— WHAT THE TASK REQUIRES —
Pick out and copy every line of the listing below that contains the string "left". Treat uppercase and lowercase as different.

— DATA —
━━━━━━
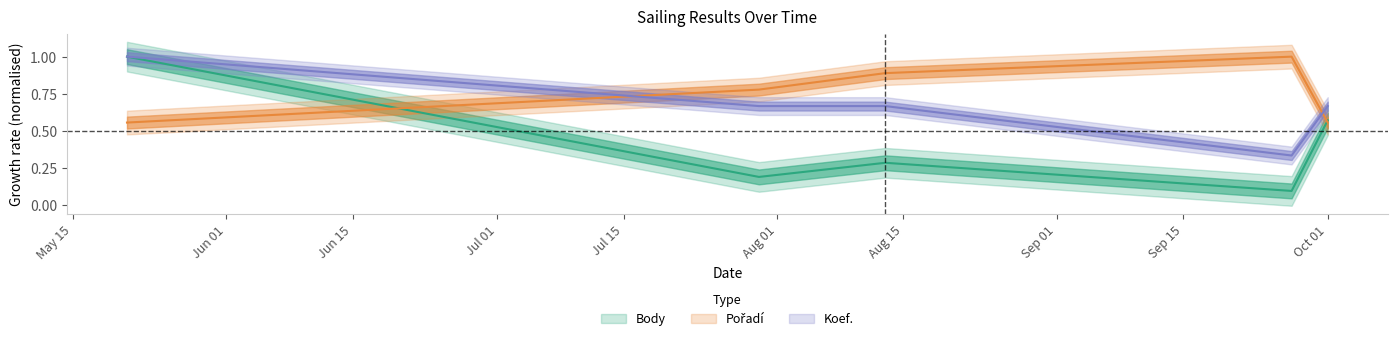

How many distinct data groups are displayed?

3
━━━━━━
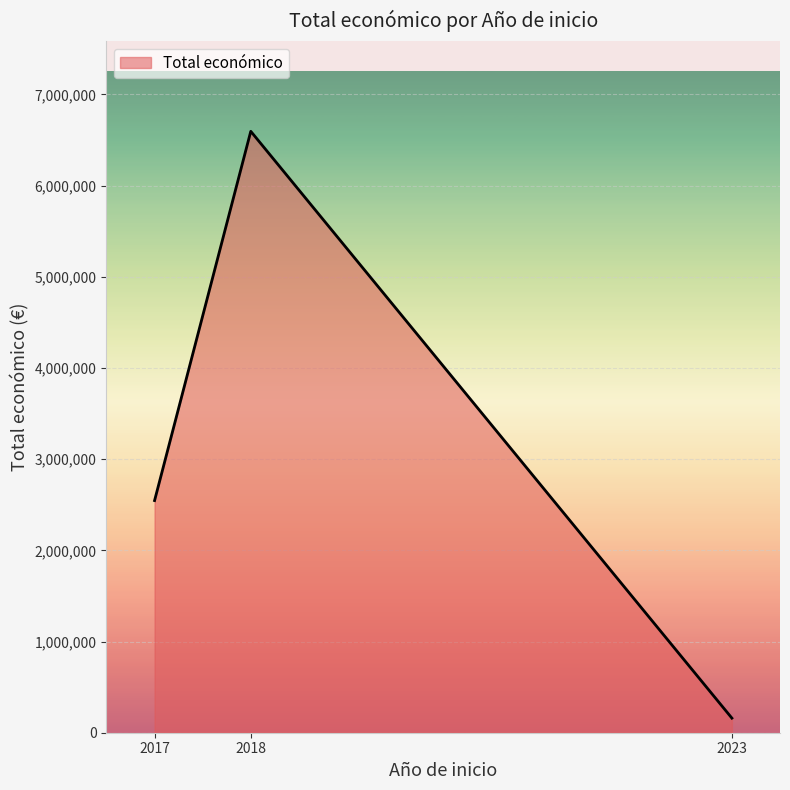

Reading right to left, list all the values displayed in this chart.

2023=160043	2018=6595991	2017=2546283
━━━━━━
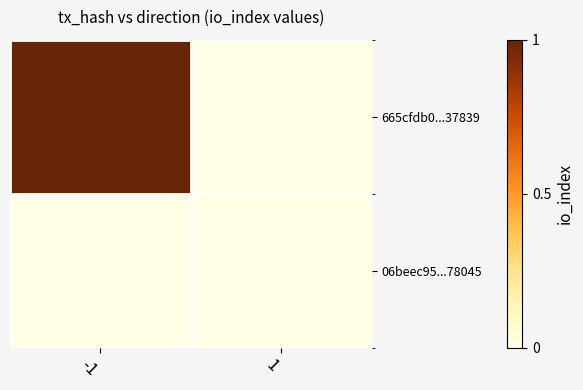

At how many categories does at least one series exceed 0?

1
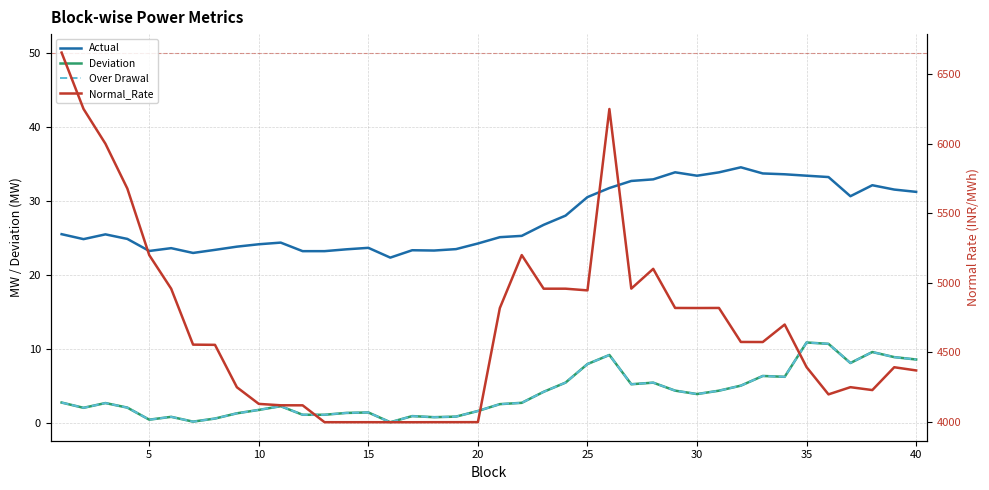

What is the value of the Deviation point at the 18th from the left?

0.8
━━━━━━
— YOUR SOLUTION —
Reading right to left, list all the values displayed in this chart.
What is the value of the Deviation point at the 18th from the left?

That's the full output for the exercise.